■ What to produce: Your answer should be exactly the lines from the one that contains "59: (841, 21, 24.62)" through the final line of the entries below, and nothing else.

Stored data entries:
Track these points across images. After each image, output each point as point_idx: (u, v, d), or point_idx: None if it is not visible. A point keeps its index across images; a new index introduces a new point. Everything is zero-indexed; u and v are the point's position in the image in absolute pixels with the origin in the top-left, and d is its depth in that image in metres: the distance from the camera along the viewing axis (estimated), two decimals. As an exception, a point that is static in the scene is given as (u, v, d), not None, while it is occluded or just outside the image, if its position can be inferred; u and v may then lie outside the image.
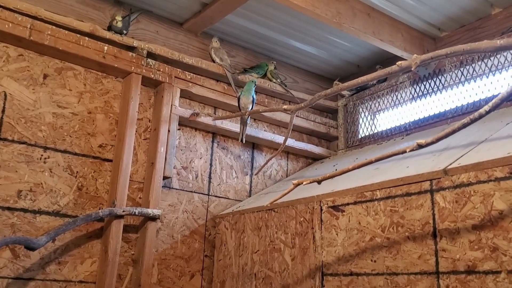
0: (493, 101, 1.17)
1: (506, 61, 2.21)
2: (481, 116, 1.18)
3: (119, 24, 2.25)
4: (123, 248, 2.14)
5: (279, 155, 2.80)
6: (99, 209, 2.10)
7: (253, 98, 2.44)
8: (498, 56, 2.23)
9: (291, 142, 2.73)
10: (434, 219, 1.49)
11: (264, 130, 2.77)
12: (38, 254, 1.95)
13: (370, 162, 1.46)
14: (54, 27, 2.08)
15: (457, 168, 1.46)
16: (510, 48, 1.18)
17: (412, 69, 1.39)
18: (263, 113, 2.58)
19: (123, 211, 2.05)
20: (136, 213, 2.10)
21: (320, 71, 3.13)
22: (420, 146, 1.28)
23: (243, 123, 2.45)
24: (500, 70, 2.25)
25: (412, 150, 1.30)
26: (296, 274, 1.91)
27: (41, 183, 2.01)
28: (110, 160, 2.20)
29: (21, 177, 1.97)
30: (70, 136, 2.12)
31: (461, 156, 1.56)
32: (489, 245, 1.33)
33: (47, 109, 2.09)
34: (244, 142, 2.48)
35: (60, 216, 2.03)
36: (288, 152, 2.86)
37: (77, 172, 2.10)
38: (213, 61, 2.58)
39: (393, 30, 2.47)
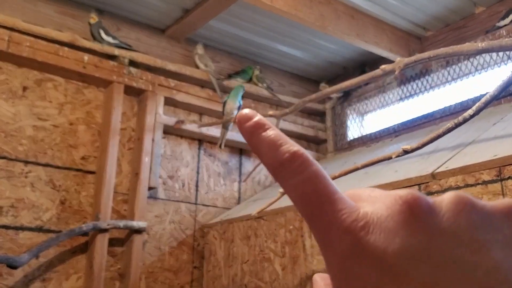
0: (477, 104, 1.14)
1: (491, 60, 2.20)
2: (465, 120, 1.16)
3: (92, 21, 2.21)
4: (109, 263, 2.09)
5: (268, 160, 2.76)
6: (83, 223, 2.05)
7: (240, 104, 2.39)
8: (484, 55, 2.22)
9: (279, 147, 2.69)
10: (423, 224, 1.46)
11: (252, 136, 2.73)
12: (22, 272, 1.89)
13: (357, 169, 1.43)
14: (32, 38, 2.03)
15: (445, 172, 1.43)
16: (491, 51, 1.16)
17: (396, 73, 1.36)
18: (249, 119, 2.54)
19: (108, 225, 2.00)
20: (121, 226, 2.05)
21: (306, 73, 3.10)
22: (406, 152, 1.25)
23: (225, 128, 2.39)
24: (486, 69, 2.24)
25: (398, 156, 1.27)
26: (287, 284, 1.87)
27: (23, 199, 1.96)
28: (93, 172, 2.15)
29: (1, 193, 1.91)
30: (51, 149, 2.07)
31: (449, 159, 1.54)
32: (479, 250, 1.30)
33: (27, 122, 2.04)
34: (222, 148, 2.41)
35: (43, 231, 1.98)
36: (277, 157, 2.82)
37: (59, 185, 2.05)
38: (197, 68, 2.54)
39: (378, 31, 2.45)
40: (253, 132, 0.24)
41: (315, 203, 0.22)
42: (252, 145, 0.24)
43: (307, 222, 0.23)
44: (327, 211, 0.22)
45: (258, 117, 0.24)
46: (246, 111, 0.25)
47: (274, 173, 0.24)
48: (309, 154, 0.23)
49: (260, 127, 0.24)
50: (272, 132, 0.24)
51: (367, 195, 0.24)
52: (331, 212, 0.22)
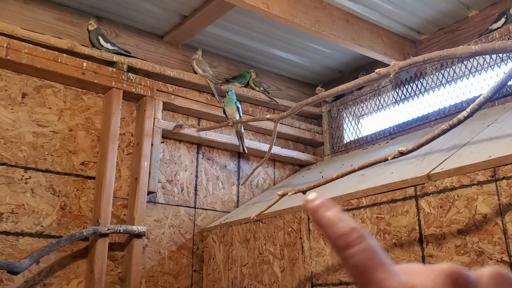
0: (471, 106, 1.17)
1: (485, 63, 2.23)
2: (460, 122, 1.19)
3: (91, 27, 2.24)
4: (109, 267, 2.10)
5: (266, 164, 2.79)
6: (83, 228, 2.06)
7: (238, 107, 2.42)
8: (477, 58, 2.25)
9: (277, 150, 2.72)
10: (420, 225, 1.48)
11: (250, 139, 2.76)
12: (22, 277, 1.90)
13: (354, 171, 1.46)
14: (31, 45, 2.05)
15: (440, 173, 1.46)
16: (484, 53, 1.18)
17: (391, 76, 1.39)
18: (247, 122, 2.57)
19: (108, 230, 2.02)
20: (121, 231, 2.07)
21: (302, 78, 3.13)
22: (402, 154, 1.27)
23: (237, 133, 2.45)
24: (479, 72, 2.27)
25: (394, 157, 1.30)
26: (286, 286, 1.89)
27: (23, 204, 1.97)
28: (93, 178, 2.17)
29: (2, 199, 1.93)
30: (51, 155, 2.09)
31: (444, 161, 1.56)
32: (475, 249, 1.33)
33: (26, 128, 2.06)
34: (246, 151, 2.52)
35: (43, 237, 1.99)
36: (275, 160, 2.85)
37: (59, 191, 2.07)
38: (195, 73, 2.57)
39: (373, 36, 2.49)
40: (317, 210, 0.28)
41: (370, 271, 0.26)
42: (317, 220, 0.28)
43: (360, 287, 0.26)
44: (381, 279, 0.25)
45: (321, 199, 0.29)
46: (313, 194, 0.29)
47: (334, 244, 0.27)
48: (365, 230, 0.27)
49: (323, 205, 0.28)
50: (334, 210, 0.28)
51: (411, 268, 0.27)
52: (384, 280, 0.25)
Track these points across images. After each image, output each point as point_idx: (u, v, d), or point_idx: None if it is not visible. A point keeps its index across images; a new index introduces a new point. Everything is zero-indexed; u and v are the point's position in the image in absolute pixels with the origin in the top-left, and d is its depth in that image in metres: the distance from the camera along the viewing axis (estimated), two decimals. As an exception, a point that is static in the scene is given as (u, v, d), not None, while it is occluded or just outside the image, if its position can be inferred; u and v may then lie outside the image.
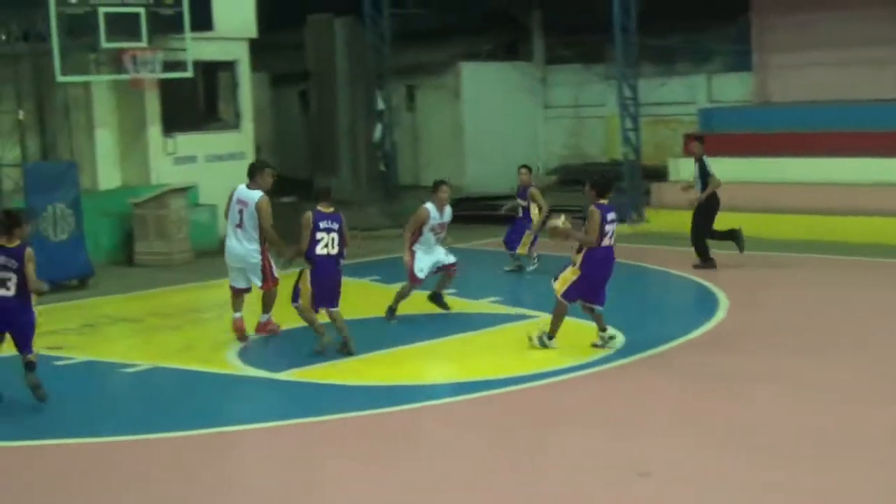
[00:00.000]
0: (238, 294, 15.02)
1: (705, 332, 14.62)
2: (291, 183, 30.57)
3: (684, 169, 24.20)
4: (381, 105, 28.17)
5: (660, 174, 25.68)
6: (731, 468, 9.46)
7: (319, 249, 13.78)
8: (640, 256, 19.95)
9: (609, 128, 28.96)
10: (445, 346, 14.55)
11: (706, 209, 19.19)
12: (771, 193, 22.93)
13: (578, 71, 29.54)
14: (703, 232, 19.30)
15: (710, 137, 24.66)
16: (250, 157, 24.55)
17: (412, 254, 15.83)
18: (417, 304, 16.19)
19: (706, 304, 16.41)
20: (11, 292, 11.98)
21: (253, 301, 15.12)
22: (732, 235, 19.24)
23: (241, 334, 14.89)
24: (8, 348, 13.37)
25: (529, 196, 19.62)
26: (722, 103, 27.48)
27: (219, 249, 17.38)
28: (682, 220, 20.64)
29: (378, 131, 28.23)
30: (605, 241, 13.50)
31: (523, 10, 29.13)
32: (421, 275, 15.87)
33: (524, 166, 20.11)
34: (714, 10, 26.13)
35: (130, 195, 22.40)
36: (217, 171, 23.01)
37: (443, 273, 16.18)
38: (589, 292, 13.62)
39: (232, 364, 13.80)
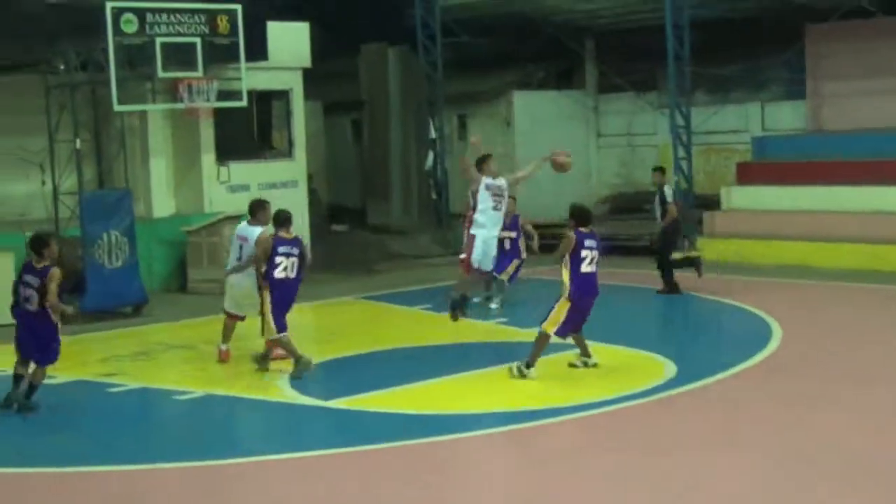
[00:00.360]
0: (233, 320, 15.41)
1: (759, 362, 14.52)
2: (343, 211, 30.78)
3: (737, 197, 24.17)
4: (433, 133, 28.25)
5: (712, 203, 25.57)
6: (798, 498, 9.37)
7: (278, 273, 14.30)
8: (691, 286, 19.85)
9: (661, 156, 28.86)
10: (495, 375, 14.52)
11: (665, 237, 19.44)
12: (824, 222, 22.77)
13: (631, 99, 29.52)
14: (666, 259, 19.48)
15: (764, 166, 24.65)
16: (303, 186, 24.74)
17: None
18: (469, 332, 16.19)
19: (759, 333, 16.30)
20: (34, 308, 12.92)
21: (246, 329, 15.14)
22: (691, 262, 19.54)
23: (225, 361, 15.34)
24: (69, 373, 13.64)
25: (520, 227, 19.42)
26: (775, 131, 27.36)
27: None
28: (734, 249, 20.63)
29: (430, 159, 28.32)
30: (585, 267, 13.89)
31: (576, 38, 29.15)
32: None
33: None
34: (768, 38, 26.10)
35: (184, 223, 22.57)
36: (270, 198, 22.90)
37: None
38: (573, 324, 14.01)
39: (283, 392, 13.84)
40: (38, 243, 13.21)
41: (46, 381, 13.52)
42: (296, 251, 14.41)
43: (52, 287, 12.79)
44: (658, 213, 19.97)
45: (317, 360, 15.66)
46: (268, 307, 14.38)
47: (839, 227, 22.55)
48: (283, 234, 14.50)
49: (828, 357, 14.81)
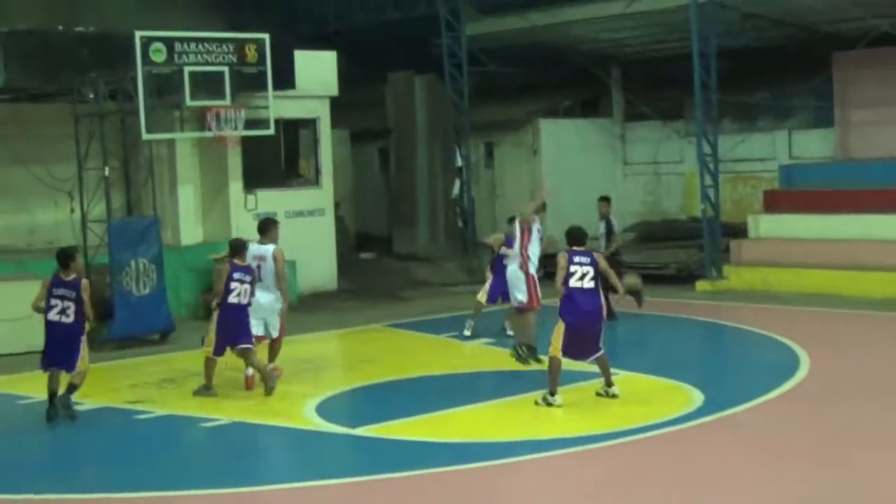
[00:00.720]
0: (256, 342, 15.52)
1: (787, 391, 14.44)
2: (370, 239, 30.84)
3: (764, 226, 24.11)
4: (459, 161, 28.32)
5: (739, 231, 25.52)
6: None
7: (231, 298, 14.89)
8: (718, 314, 19.80)
9: (688, 184, 28.87)
10: (522, 403, 14.49)
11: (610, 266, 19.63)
12: (852, 250, 22.67)
13: (657, 128, 29.52)
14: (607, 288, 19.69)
15: (791, 194, 24.58)
16: (330, 214, 24.82)
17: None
18: (496, 360, 16.17)
19: (787, 362, 16.21)
20: (71, 319, 13.87)
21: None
22: (632, 293, 19.53)
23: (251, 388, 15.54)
24: (96, 399, 13.73)
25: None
26: (802, 159, 27.30)
27: (298, 305, 17.58)
28: (761, 277, 20.57)
29: (456, 187, 28.36)
30: (574, 282, 13.83)
31: (602, 67, 29.19)
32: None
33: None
34: (795, 66, 26.08)
35: (211, 250, 22.64)
36: (297, 226, 23.23)
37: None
38: (576, 346, 13.86)
39: (310, 419, 13.86)
40: (64, 257, 14.16)
41: (77, 408, 14.07)
42: (248, 278, 14.97)
43: (87, 297, 13.84)
44: (603, 243, 20.11)
45: (344, 388, 15.76)
46: (214, 327, 15.01)
47: (867, 255, 22.46)
48: (237, 261, 15.12)
49: (856, 387, 14.71)
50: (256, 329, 15.45)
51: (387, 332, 20.61)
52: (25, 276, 19.23)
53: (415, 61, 30.12)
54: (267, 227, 15.81)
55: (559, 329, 13.83)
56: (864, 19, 23.38)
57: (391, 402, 14.82)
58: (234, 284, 14.88)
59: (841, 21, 24.62)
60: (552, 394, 13.83)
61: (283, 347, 16.15)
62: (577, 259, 14.00)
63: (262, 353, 15.49)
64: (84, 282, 14.05)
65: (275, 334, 15.68)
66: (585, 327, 13.86)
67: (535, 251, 16.63)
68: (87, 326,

■ Answer area:
59: (841, 21, 24.62)
60: (552, 394, 13.83)
61: (283, 347, 16.15)
62: (577, 259, 14.00)
63: (262, 353, 15.49)
64: (84, 282, 14.05)
65: (275, 334, 15.68)
66: (585, 327, 13.86)
67: (535, 251, 16.63)
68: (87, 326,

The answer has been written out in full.